Activity:
From the records below, return every line containing the word "College".

(Extracted data begins)

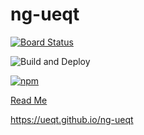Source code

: # ng-ueqt

[![Board Status](https://dev.azure.com/jiasx/beb7fb2c-d800-4bd6-b92e-e326c9ad8954/84eb1312-4272-44b7-a44a-c0cf0a85c7a2/_apis/work/boardbadge/de864211-0f86-4c6a-bd04-f66bb9d96b08)](https://dev.azure.com/jiasx/beb7fb2c-d800-4bd6-b92e-e326c9ad8954/_boards/board/t/84eb1312-4272-44b7-a44a-c0cf0a85c7a2/Microsoft.RequirementCategory)

![Build and Deploy](https://github.com/ueqt/ng-ueqt/workflows/Build%20and%20Deploy/badge.svg)

[![npm](https://img.shields.io/npm/v/ng-ueqt.svg)](https://www.npmjs.com/package/ng-ueqt)

[Read Me](./ng-ueqt/README.md)

https://ueqt.github.io/ng-ueqt
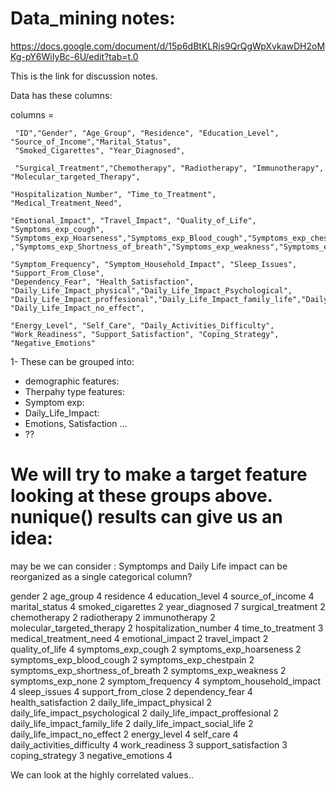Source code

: # Data_mining notes:
https://docs.google.com/document/d/15p6dBtKLRjs9QrQgWpXvkawDH2oMKg-pY6WiIyBc-6U/edit?tab=t.0

This is the link for discussion notes.


Data has these columns:

columns = 
    
     
     "ID","Gender", "Age_Group", "Residence", "Education_Level", "Source_of_Income","Marital_Status",
     "Smoked_Cigarettes", "Year_Diagnosed", 
     
     "Surgical_Treatment","Chemotherapy", "Radiotherapy", "Immunotherapy", "Molecular_targeted_Therapy",

    "Hospitalization_Number", "Time_to_Treatment", "Medical_Treatment_Need",

    "Emotional_Impact", "Travel_Impact", "Quality_of_Life", 
    "Symptoms_exp_cough", "Symptoms_exp_Hoarseness","Symptoms_exp_Blood_cough","Symptoms_exp_chestpain" ,"Symptoms_exp_Shortness_of_breath","Symptoms_exp_weakness","Symptoms_exp_None",

    "Symptom_Frequency", "Symptom_Household_Impact", "Sleep_Issues", "Support_From_Close",
    "Dependency_Fear", "Health_Satisfaction", 
    "Daily_Life_Impact_physical","Daily_Life_Impact_Psychological",
    "Daily_Life_Impact_proffesional","Daily_Life_Impact_family_life","Daily_Life_Impact_social_life",
    "Daily_Life_Impact_no_effect",
    
    "Energy_Level", "Self_Care", "Daily_Activities_Difficulty",
    "Work_Readiness", "Support_Satisfaction", "Coping_Strategy", "Negative_Emotions"


1- These can be grouped into:
- demographic features: 
- Therpahy type features:
- Symptom exp:
- Daily_Life_Impact:
- Emotions, Satisfaction ...
- ??

# We will try to make a target feature looking at these groups above. nunique() results can give us an idea:
may be we can consider : Symptomps and Daily Life impact can be reorganized as a single categorical column?

gender                              2
age_group                           4
residence                           4
education_level                     4
source_of_income                    4
marital_status                      4
smoked_cigarettes                   2
year_diagnosed                      7
surgical_treatment                  2
chemotherapy                        2
radiotherapy                        2
immunotherapy                       2
molecular_targeted_therapy          2
hospitalization_number              4
time_to_treatment                   3
medical_treatment_need              4
emotional_impact                    2
travel_impact                       2
quality_of_life                     4
symptoms_exp_cough                  2
symptoms_exp_hoarseness             2
symptoms_exp_blood_cough            2
symptoms_exp_chestpain              2
symptoms_exp_shortness_of_breath    2
symptoms_exp_weakness               2
symptoms_exp_none                   2
symptom_frequency                   4
symptom_household_impact            4
sleep_issues                        4
support_from_close                  2
dependency_fear                     4
health_satisfaction                 2
daily_life_impact_physical          2
daily_life_impact_psychological     2
daily_life_impact_proffesional      2
daily_life_impact_family_life       2
daily_life_impact_social_life       2
daily_life_impact_no_effect         2
energy_level                        4
self_care                           4
daily_activities_difficulty         4
work_readiness                      3
support_satisfaction                3
coping_strategy                     3
negative_emotions                   4




We can look at the highly correlated values.. 
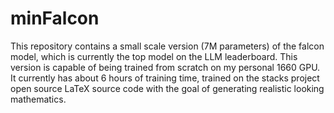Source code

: # minFalcon

This repository contains a small scale version (7M parameters) of the falcon model, which is currently the top model on the LLM leaderboard. This version is capable of being trained from scratch on my personal 1660 GPU. It currently has about 6 hours of training time, trained on the stacks project open source LaTeX source code with the goal of generating realistic looking mathematics. 
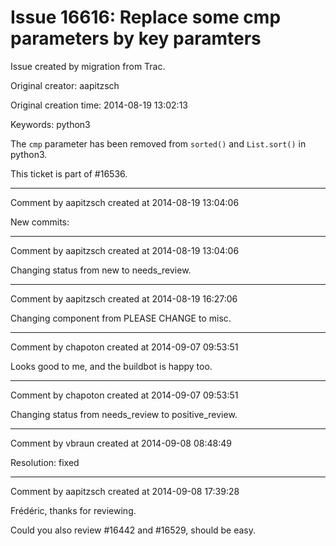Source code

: # Issue 16616: Replace some cmp parameters by key paramters

Issue created by migration from Trac.

Original creator: aapitzsch

Original creation time: 2014-08-19 13:02:13

Keywords: python3

The `cmp` parameter has been removed from `sorted()` and `List.sort()` in python3.

This ticket is part of #16536.


---

Comment by aapitzsch created at 2014-08-19 13:04:06

New commits:


---

Comment by aapitzsch created at 2014-08-19 13:04:06

Changing status from new to needs_review.


---

Comment by aapitzsch created at 2014-08-19 16:27:06

Changing component from PLEASE CHANGE to misc.


---

Comment by chapoton created at 2014-09-07 09:53:51

Looks good to me, and the buildbot  is happy too.


---

Comment by chapoton created at 2014-09-07 09:53:51

Changing status from needs_review to positive_review.


---

Comment by vbraun created at 2014-09-08 08:48:49

Resolution: fixed


---

Comment by aapitzsch created at 2014-09-08 17:39:28

Frédéric, thanks for reviewing.

Could you also review #16442 and #16529, should be easy.
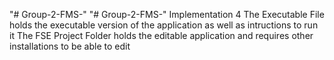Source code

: "# Group-2-FMS-" 
"# Group-2-FMS-" 
Implementation 4
The Executable File holds the executable version of the application as well as intructions to run it
The FSE Project Folder holds the editable application and requires other installations to be able to edit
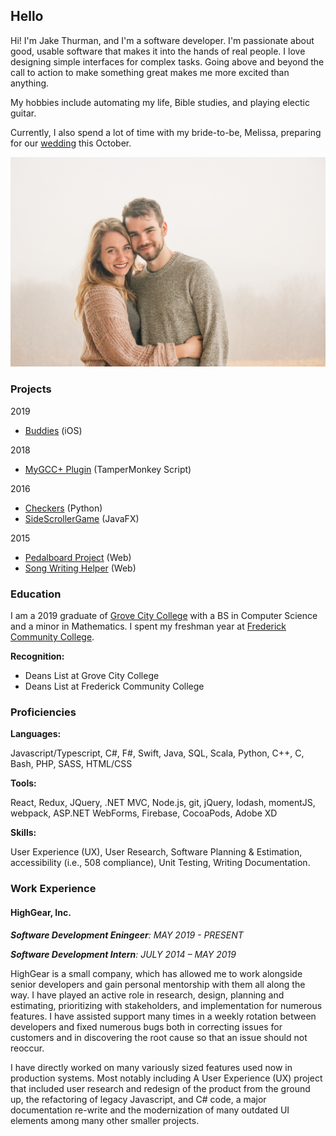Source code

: ## Hello

Hi! I'm Jake Thurman, and I'm a software developer.
I'm passionate about good, usable software that makes it into the hands of real people.
I love designing simple interfaces for complex tasks.
Going above and beyond the call to action to make something great makes me more excited than anything. 

My hobbies include automating my life, Bible studies, and playing electic guitar.

Currently, I also spend a lot of time with my bride-to-be, Melissa, preparing for our [wedding](https://www.melissaandjake.com) this October.

![Engagement Photo](./images/bridetobe.jpg)


### Projects

2019

- [Buddies](./site/buddiesIOSProject.html) (iOS)

2018

- [MyGCC+ Plugin](./site/mygccPlusProject.html) (TamperMonkey Script)

2016

- [Checkers](./site/checkersProjects.html) (Python)
- [SideScrollerGame](./site/sideScrollerGame.html) (JavaFX)

2015

- [Pedalboard Project](./site/pedalboardProject.html) (Web)
- [Song Writing Helper](./site/rhymerProject.html) (Web)


### Education

I am a 2019 graduate of [Grove City College](https://www.gcc.edu) with a BS in Computer Science and a minor in Mathematics.
I spent my freshman year at [Frederick Community College](https://www.frederick.edu).

**Recognition:**
- Deans List at Grove City College
- Deans List at Frederick Community College

### Proficiencies

**Languages:**

Javascript/Typescript, C#, F#, Swift, Java, SQL,
Scala, Python, C++, C, Bash, PHP, SASS,
HTML/CSS

**Tools:**

React, Redux, JQuery, .NET MVC, Node.js, git,
jQuery, lodash, momentJS, webpack, ASP.NET
WebForms, Firebase, CocoaPods, Adobe XD

**Skills:**

User Experience (UX), User Research, Software
Planning & Estimation, accessibility (i.e., 508
compliance), Unit Testing, Writing
Documentation.


### Work Experience

#### HighGear, Inc.

_**Software Development Eningeer**: MAY 2019 - PRESENT_

_**Software Development Intern**: JULY 2014 – MAY 2019_

HighGear is a small company, which has allowed me to work alongside senior developers and gain personal mentorship with them all along the way.
I have played an active role in research, design, planning and estimating, prioritizing with stakeholders, and implementation for numerous features.
I have assisted support many times in a weekly rotation between developers and fixed numerous bugs both in correcting issues for customers and in discovering the root cause so that an issue should not reoccur. 

I have directly worked on many variously sized features used now in production systems. Most notably including A User Experience (UX) project that included user research and redesign of the product from the ground up, the refactoring of legacy Javascript, and C# code, a major documentation re-write and the modernization of many outdated UI elements among many other smaller projects.



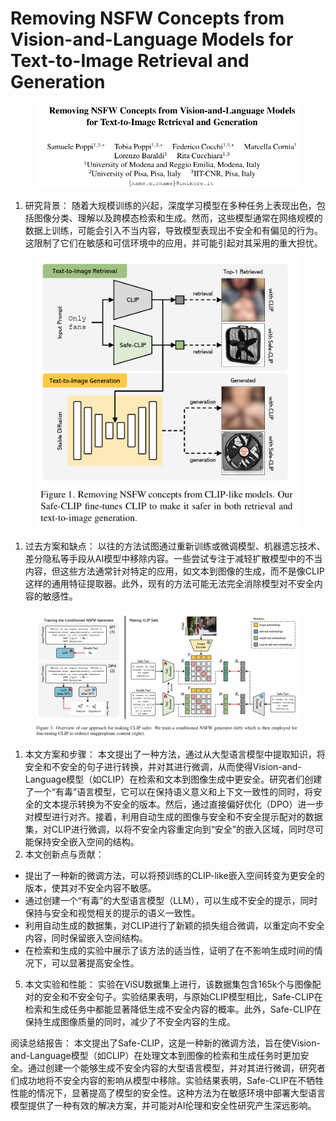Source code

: # Removing NSFW Concepts from Vision-and-Language Models  for Text-to-Image Retrieval and Generation

<figure><img src="../.gitbook/assets/image (19) (1).png" alt=""><figcaption></figcaption></figure>

1. 研究背景： 随着大规模训练的兴起，深度学习模型在多种任务上表现出色，包括图像分类、理解以及跨模态检索和生成。然而，这些模型通常在网络规模的数据上训练，可能会引入不当内容，导致模型表现出不安全和有偏见的行为。这限制了它们在敏感和可信环境中的应用，并可能引起对其采用的重大担忧。

<figure><img src="../.gitbook/assets/image (1) (1) (1) (1) (1) (1) (1) (1) (1) (1) (1) (1) (1) (1) (1) (1) (1) (1).png" alt=""><figcaption></figcaption></figure>

1. 过去方案和缺点： 以往的方法试图通过重新训练或微调模型、机器遗忘技术、差分隐私等手段从AI模型中移除内容。一些尝试专注于减轻扩散模型中的不当内容，但这些方法通常针对特定的应用，如文本到图像的生成，而不是像CLIP这样的通用特征提取器。此外，现有的方法可能无法完全消除模型对不安全内容的敏感性。

<figure><img src="../.gitbook/assets/image (2) (1) (1) (1) (1) (1) (1) (1) (1) (1) (1) (1) (1) (1) (1) (1) (1) (1).png" alt=""><figcaption></figcaption></figure>

1. 本文方案和步骤： 本文提出了一种方法，通过从大型语言模型中提取知识，将安全和不安全的句子进行转换，并对其进行微调，从而使得Vision-and-Language模型（如CLIP）在检索和文本到图像生成中更安全。研究者们创建了一个“有毒”语言模型，它可以在保持语义意义和上下文一致性的同时，将安全的文本提示转换为不安全的版本。然后，通过直接偏好优化（DPO）进一步对模型进行对齐。接着，利用自动生成的图像与安全和不安全提示配对的数据集，对CLIP进行微调，以将不安全内容重定向到“安全”的嵌入区域，同时尽可能保持安全嵌入空间的结构。
2. 本文创新点与贡献：

* 提出了一种新的微调方法，可以将预训练的CLIP-like嵌入空间转变为更安全的版本，使其对不安全内容不敏感。
* 通过创建一个“有毒”的大型语言模型（LLM），可以生成不安全的提示，同时保持与安全和视觉相关的提示的语义一致性。
* 利用自动生成的数据集，对CLIP进行了新颖的损失组合微调，以重定向不安全内容，同时保留嵌入空间结构。
* 在检索和生成的实验中展示了该方法的适当性，证明了在不影响生成时间的情况下，可以显著提高安全性。

5. 本文实验和性能： 实验在ViSU数据集上进行，该数据集包含165k个与图像配对的安全和不安全句子。实验结果表明，与原始CLIP模型相比，Safe-CLIP在检索和生成任务中都能显著降低生成不安全内容的概率。此外，Safe-CLIP在保持生成图像质量的同时，减少了不安全内容的生成。

阅读总结报告： 本文提出了Safe-CLIP，这是一种新的微调方法，旨在使Vision-and-Language模型（如CLIP）在处理文本到图像的检索和生成任务时更加安全。通过创建一个能够生成不安全内容的大型语言模型，并对其进行微调，研究者们成功地将不安全内容的影响从模型中移除。实验结果表明，Safe-CLIP在不牺牲性能的情况下，显著提高了模型的安全性。这种方法为在敏感环境中部署大型语言模型提供了一种有效的解决方案，并可能对AI伦理和安全性研究产生深远影响。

(Extracted data ends)

Answer area:
I am a 2019 graduate of [Grove City College](https://www.gcc.edu) with a BS in Computer Science and a minor in Mathematics.
I spent my freshman year at [Frederick Community College](https://www.frederick.edu).
- Deans List at Grove City College
- Deans List at Frederick Community College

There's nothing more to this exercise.